*Aim of the exercise*:
The following data has a line with "width: 120px;" and a line with "height: 15px;". Write out exactly those lines and all the lines between them.

*Data records*:
□ □ □ □

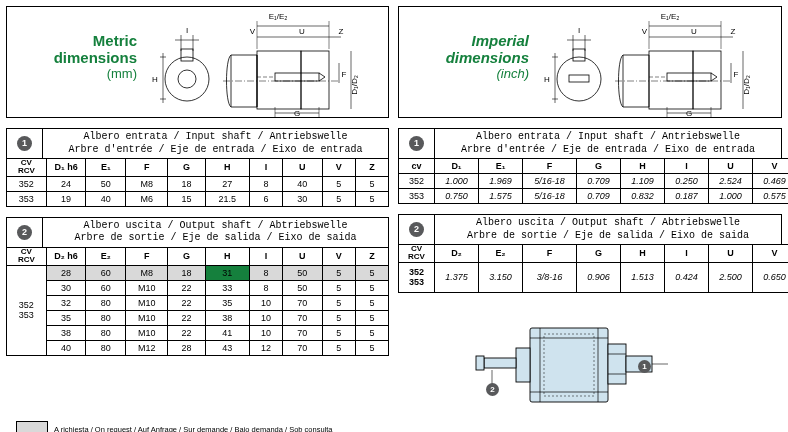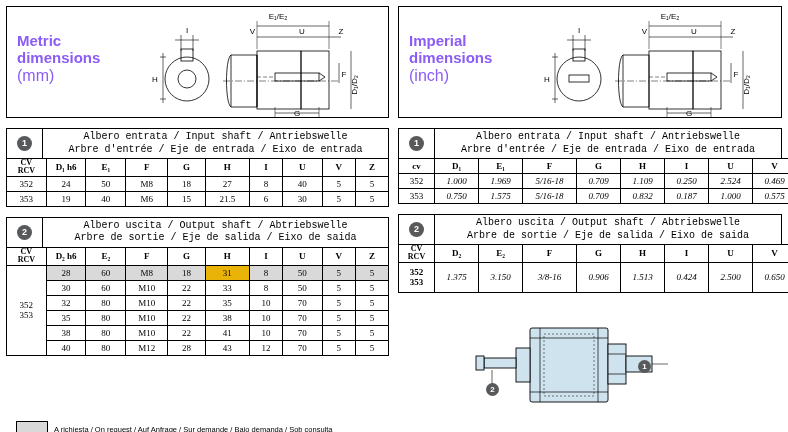--- a/index.html
+++ b/index.html
@@ -23,32 +23,32 @@
   .diagram-panel {
     position: relative;
     border: 1px solid #000;
     height: 112px;
     background: #fff;
   }
   .diagram-title {
     position: absolute;
     left: 10px; top: 26px;
     width: 120px;
-    text-align: left;
+    text-align: right;
     font-size: 15px;
     font-weight: bold;
     line-height: 1.12;
-    color: #8b5cf6;
+    color: #15803d;
   }
   .diagram-title .unit {
     display: block;
-    font-size: 16px;
+    font-size: 13px;
     font-weight: normal;
   }
-  .italic-title { }
+  .italic-title { font-style: italic; }
 
   .dgm { position: absolute; left: 128px; top: 0; width: 250px; height: 112px; }
 
   
   .sec-head {
     display: flex;
     align-items: stretch;
     border: 1px solid #000;
     border-bottom: none;
     background: #fff;
@@ -75,21 +75,20 @@
     font-size: 10px;
   }
   .sec-titles div { white-space: nowrap; font-family: Liberation Mono, monospace; }
 
   
   table.dt {
     width: 100%;
     border-collapse: collapse;
     table-layout: fixed;
     font-size: 9px;
-    font-family: Liberation Serif, serif;
   }
   table.dt th, table.dt td {
     border: 1px solid #000;
     text-align: center;
     vertical-align: middle;
     height: 15px;
     padding: 0 1px;
     font-weight: normal;
     white-space: nowrap;
   }
@@ -312,21 +311,21 @@
       </tr>
       <tr>
         <td rowspan="6" style="vertical-align:middle">
           <span>352</span><br>
           <span>353</span>
         </td>
         <td style="background:#d9d9d9">28</td>
         <td style="background:#d9d9d9">60</td>
         <td style="background:#d9d9d9">M8</td>
         <td style="background:#d9d9d9">18</td>
-        <td style="background:#eab308">31</td>
+        <td style="background:#15803d">31</td>
         <td style="background:#d9d9d9">8</td>
         <td style="background:#d9d9d9">50</td>
         <td style="background:#d9d9d9">5</td>
         <td style="background:#d9d9d9">5</td>
       </tr>
       <tr>
         <td>30</td>
         <td>60</td>
         <td>M10</td>
         <td>22</td>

□ □ □ □

*Response area*:
     width: 120px;
-    text-align: left;
+    text-align: right;
     font-size: 15px;
     font-weight: bold;
     line-height: 1.12;
-    color: #8b5cf6;
+    color: #15803d;
   }
   .diagram-title .unit {
     display: block;
-    font-size: 16px;
+    font-size: 13px;
     font-weight: normal;
   }
-  .italic-title { }
+  .italic-title { font-style: italic; }
 
   .dgm { position: absolute; left: 128px; top: 0; width: 250px; height: 112px; }
 
   
   .sec-head {
     display: flex;
     align-items: stretch;
     border: 1px solid #000;
     border-bottom: none;
     background: #fff;
@@ -75,21 +75,20 @@
     font-size: 10px;
   }
   .sec-titles div { white-space: nowrap; font-family: Liberation Mono, monospace; }
 
   
   table.dt {
     width: 100%;
     border-collapse: collapse;
     table-layout: fixed;
     font-size: 9px;
-    font-family: Liberation Serif, serif;
   }
   table.dt th, table.dt td {
     border: 1px solid #000;
     text-align: center;
     vertical-align: middle;
     height: 15px;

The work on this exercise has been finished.